··· Provided text ···

Mike Brenner, formerly of the Low Road and currently of John Train, is a truly talented dobro player. He typically doesn’t get the opportunity to flex his writing and singing skills, but he impresses here with “One True Love”, a Waits-ish vocal over a wailing, distorted dobro and drum-and-bass loop. Bonus points for his cover contribution, a twangy adaptation of “Pet Sounds”.
I wasn’t hip to Gerry McGoldrick when I lived in Philly; my loss. “Take My Place” finds a Jaggeresque vocal atop a soulful slice of rock that Van Morrison would (or should) kill for. A few songs later, he knocks off a spot-on cover of Green On Red’s “That’s What Dreams Are Made For” with an affected nasal whine.

···

→ Directions:
1. According to the music review, which band did Mike Brenner once play in?
2. For each statement, say whether it agrees with the music review, and quote the words that decide it: (a) Mike Brenner plays the dobro. (b) The writer knew Gerry McGoldrick's music while living in Philly. (c) Gerry McGoldrick covers a Van Morrison song.
3. Write a continuation of the music review, picking up after its last sentence.
The records are separate material, not part of the music review.

··· Stored rows ···

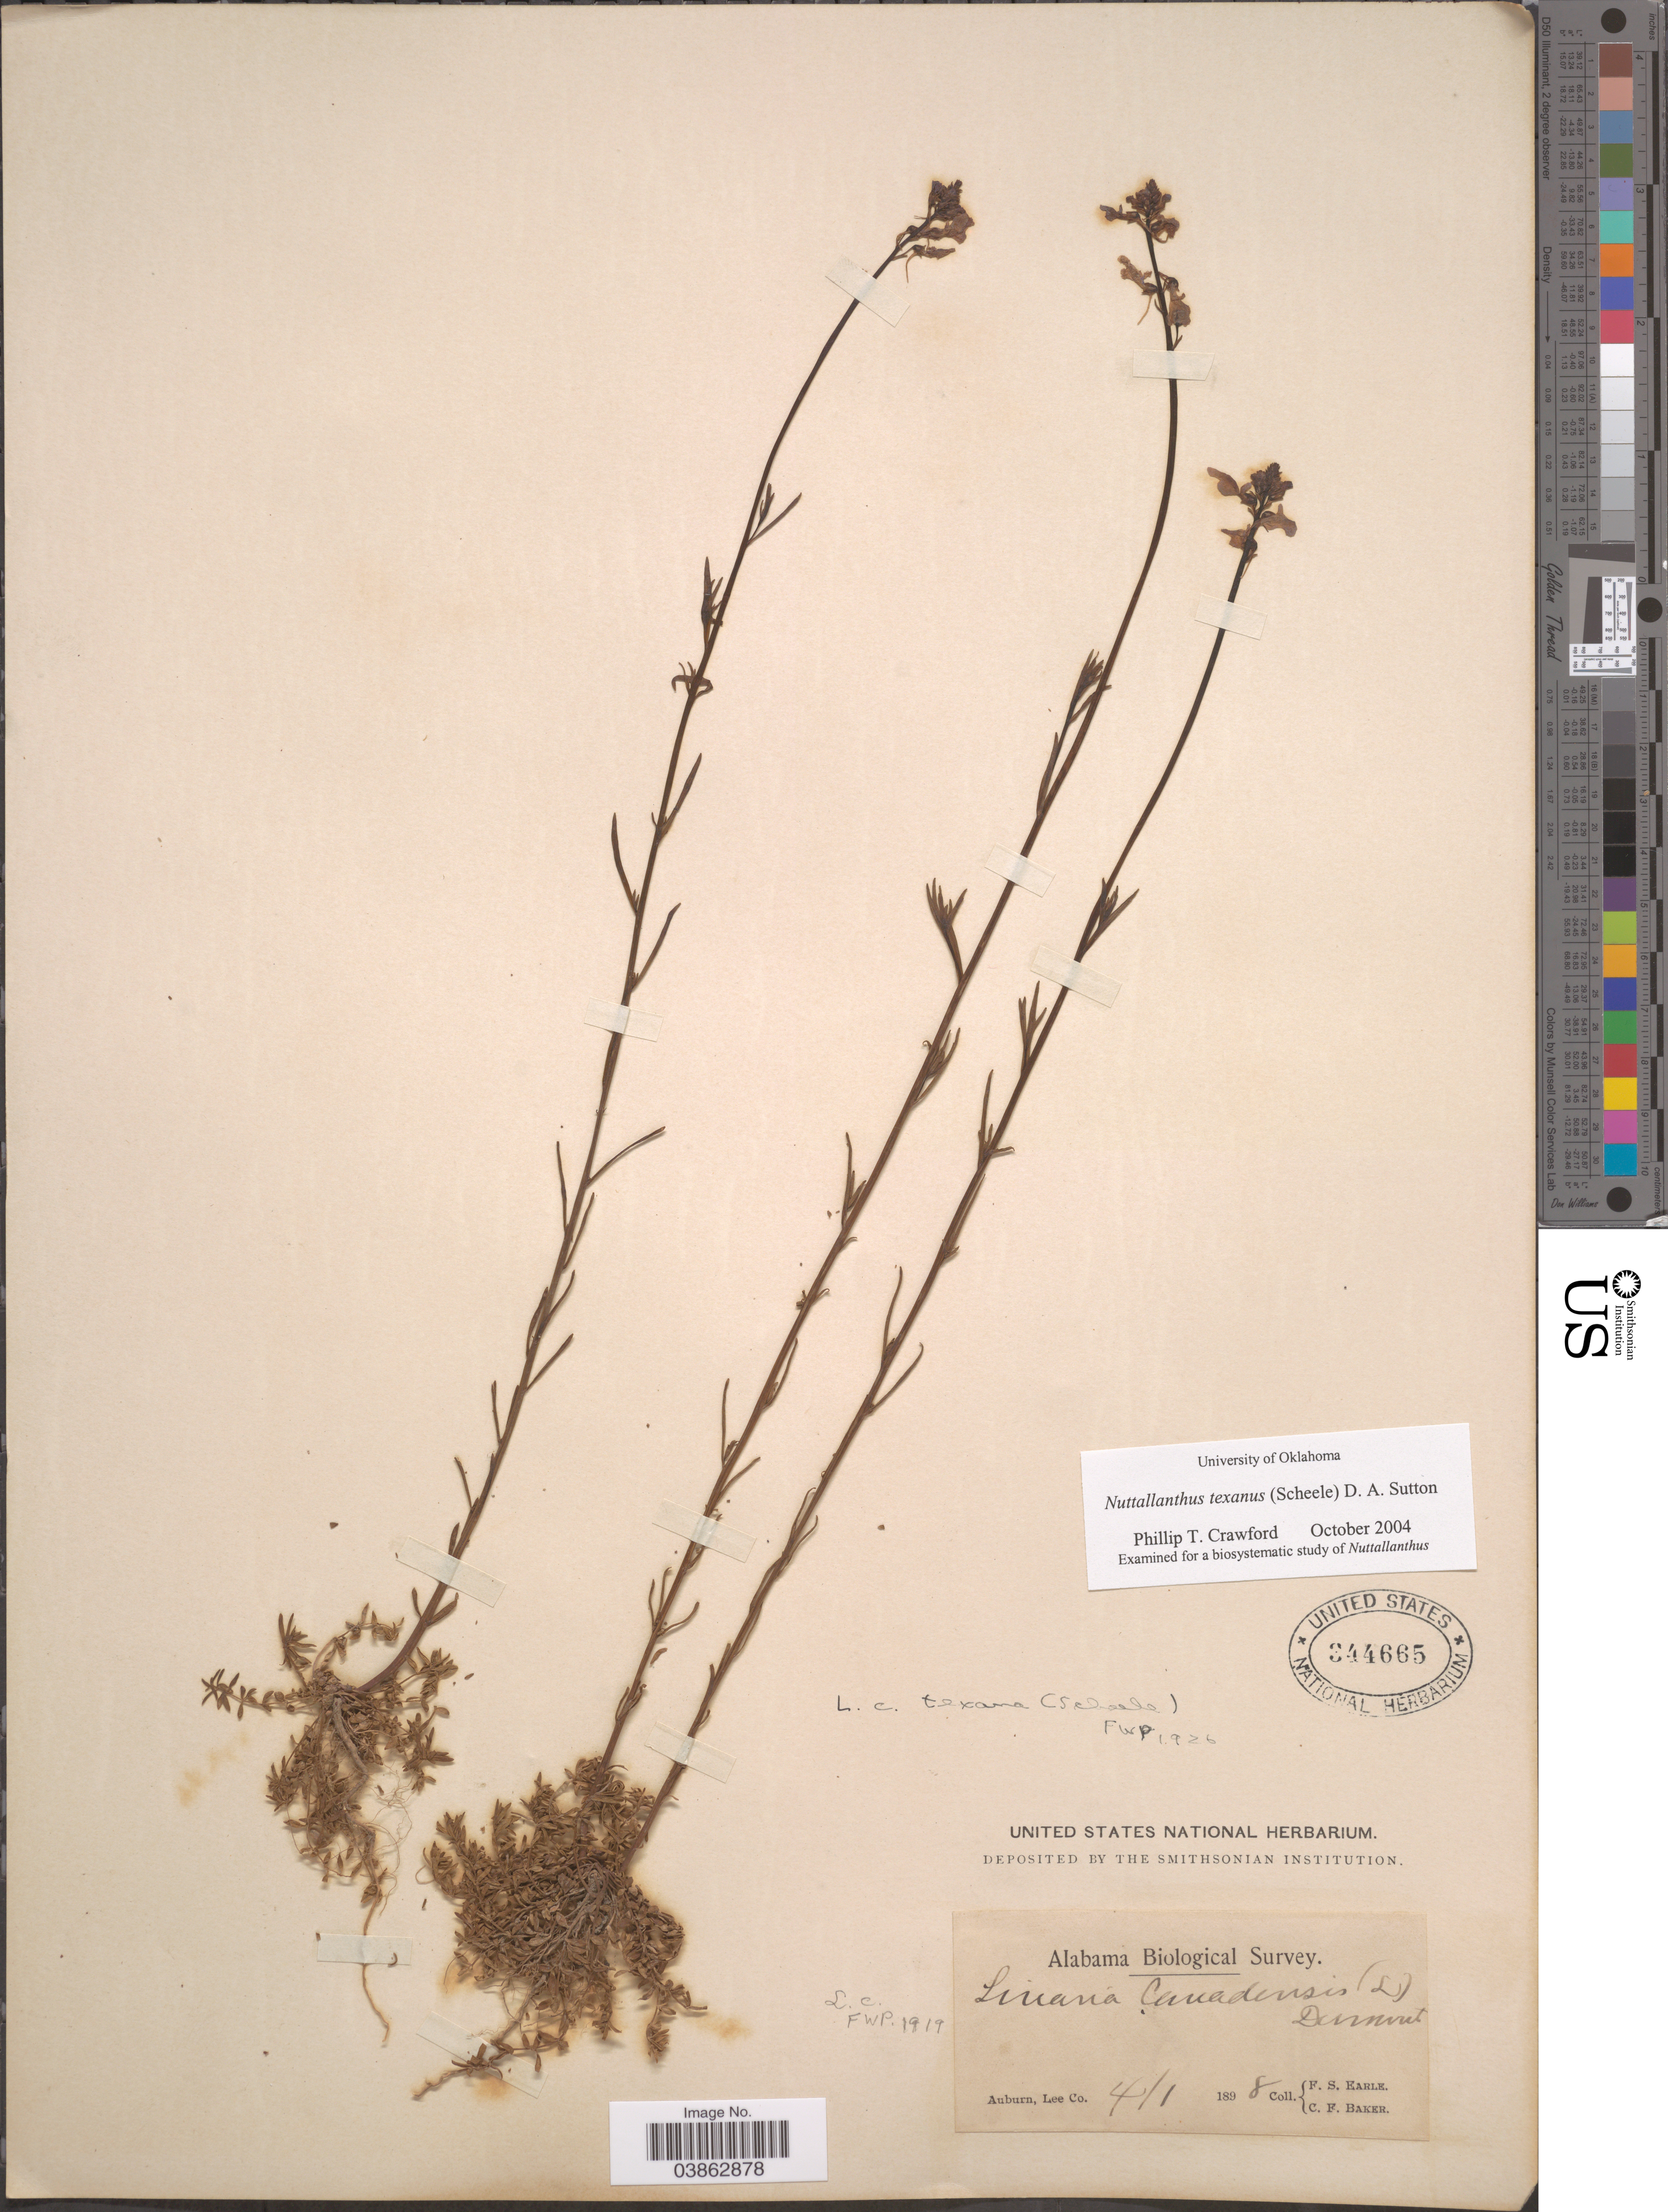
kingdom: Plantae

···
··· Stored rows ···

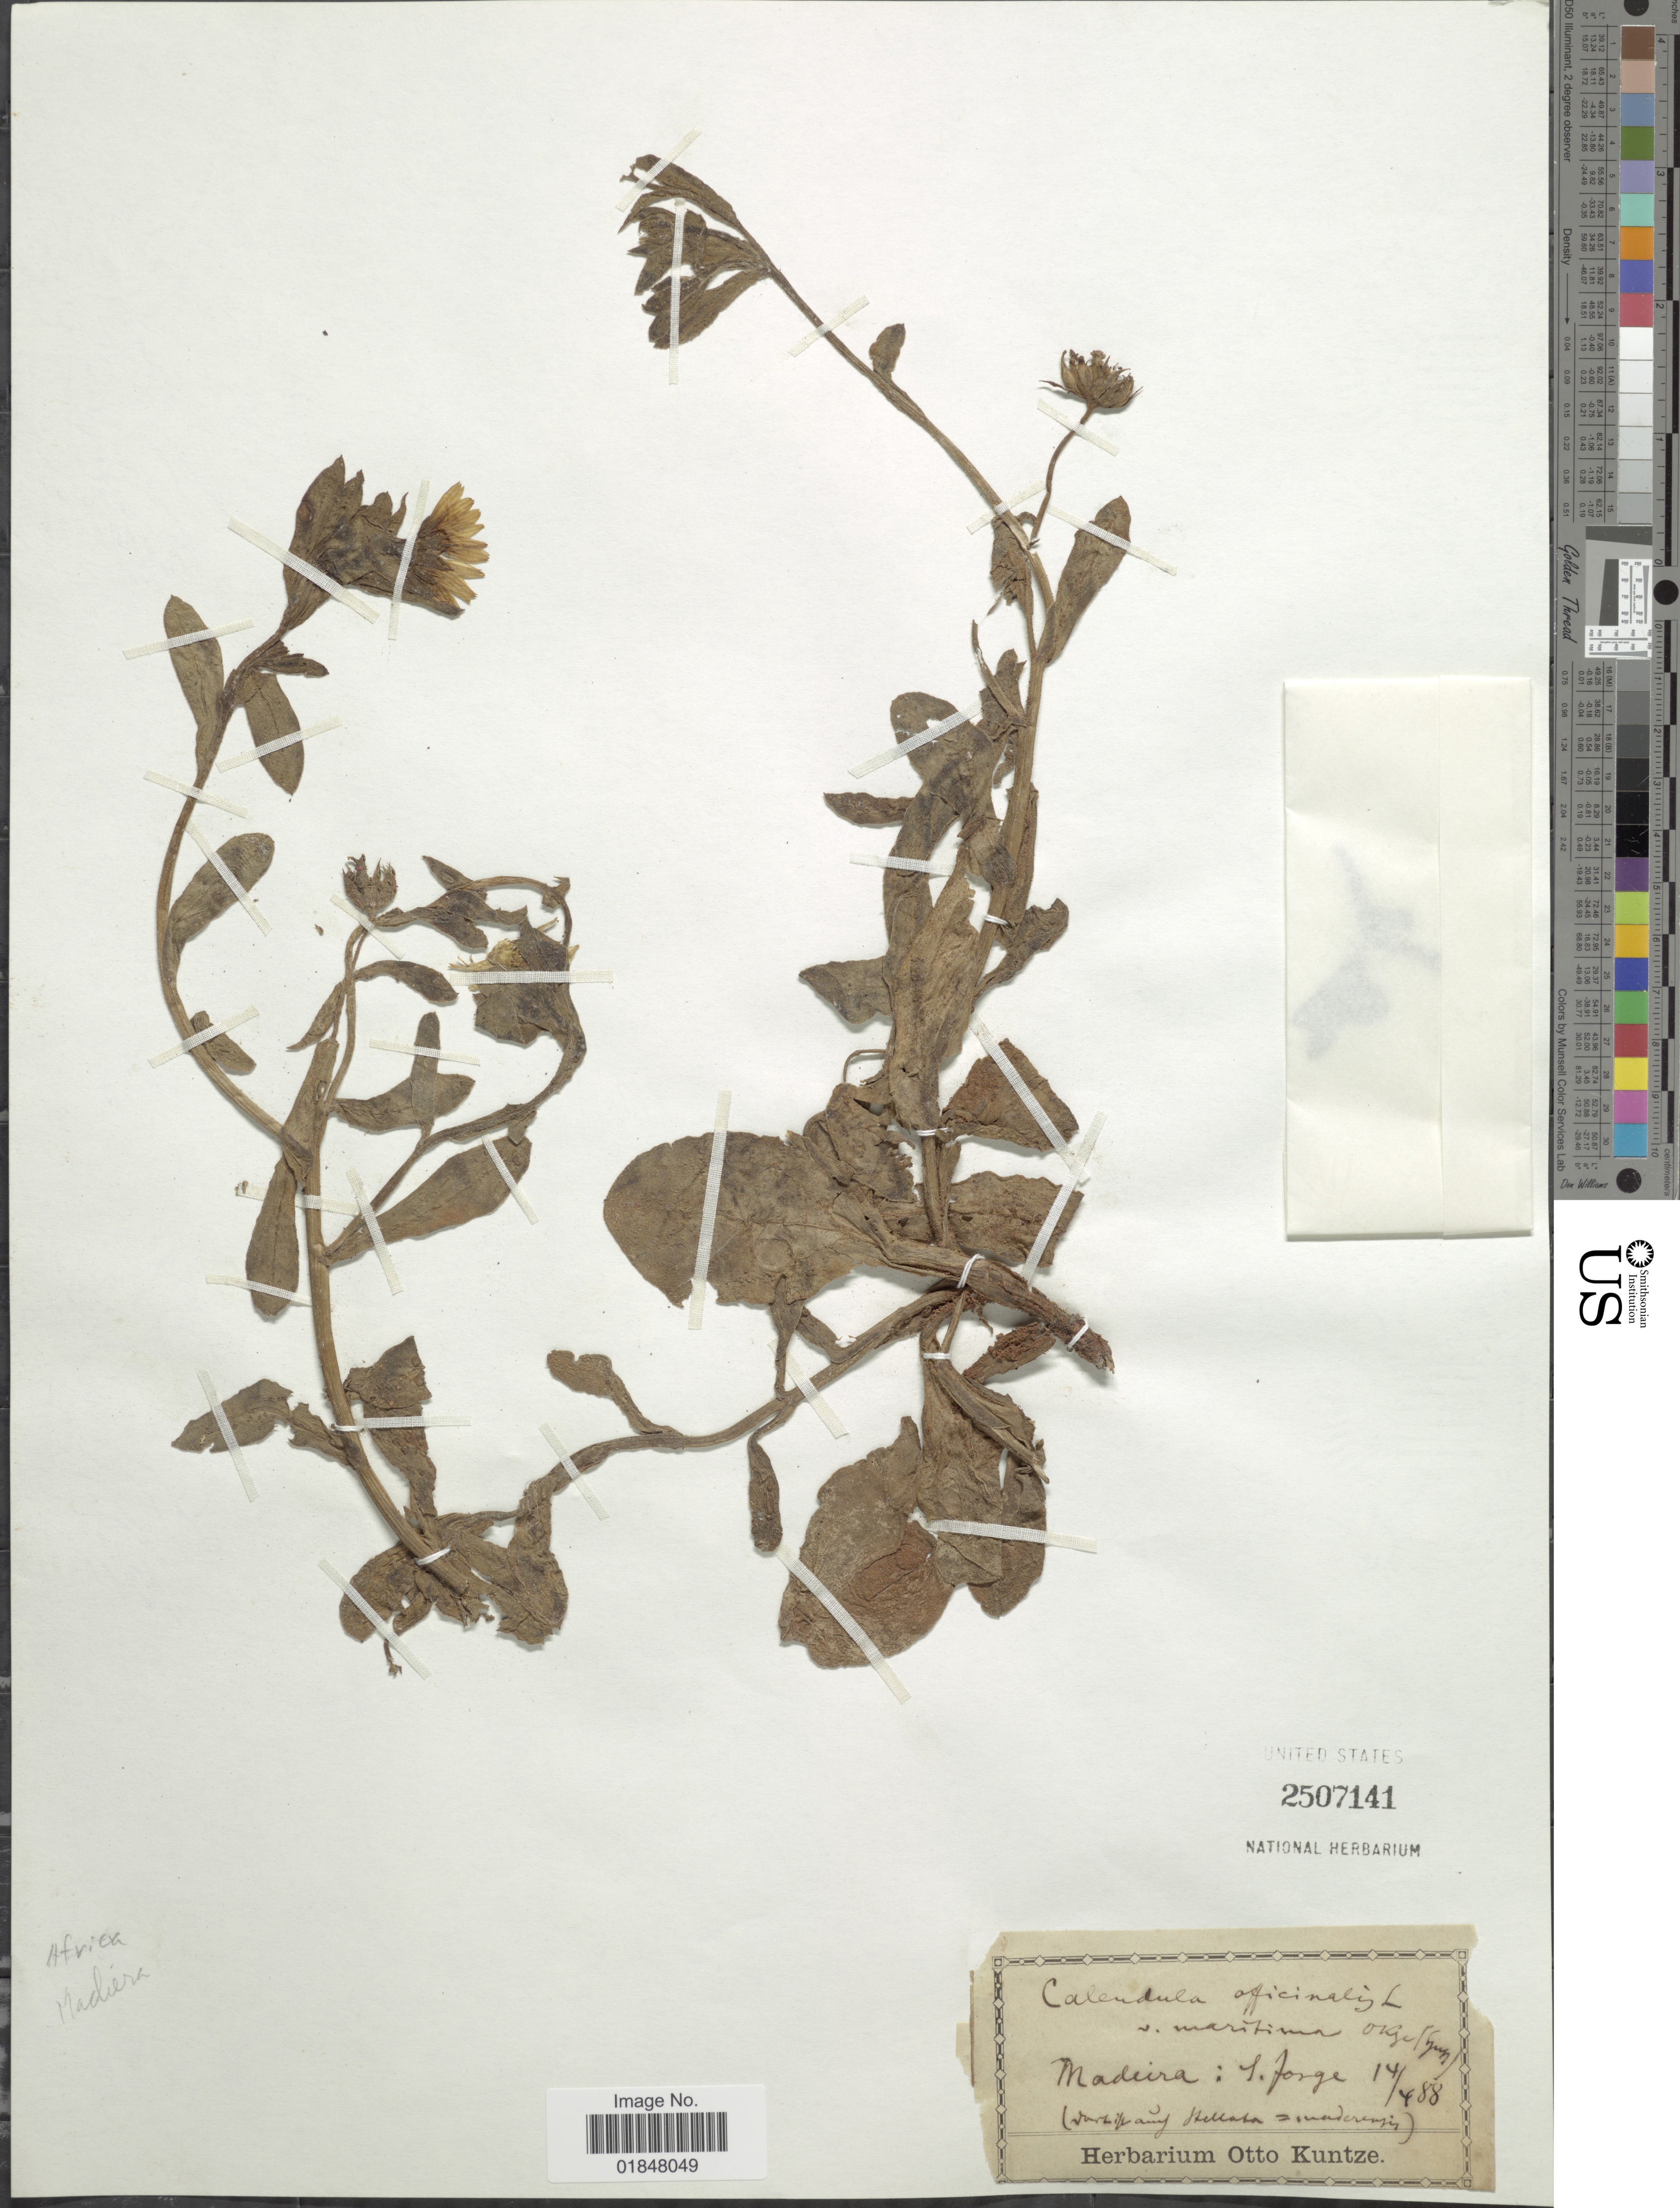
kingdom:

···

→ The responses:
1. The Low Road.

2.
(a) Yes: "a truly talented dobro player"
(b) No: "I wasn’t hip to Gerry McGoldrick when I lived in Philly"
(c) No: "a spot-on cover of Green On Red’s “That’s What Dreams Are Made For”"

3.
Marah’s David Bielanko serves as newcomer and rebel; his hootenanny-styled take on Springsteen’s “Streets Of Philadelphia” was actually recorded by Marah during a taping of the syndicated radio show “World Cafe”. He also turns in a couple of somber solo gems: “Long Hot Summer” sets a simple banjo refrain against a keyboard dirge and machine-generated whooshes and whirs, while “Where The Dark Horses Go” is steeped in acoustic blues…with xylophone.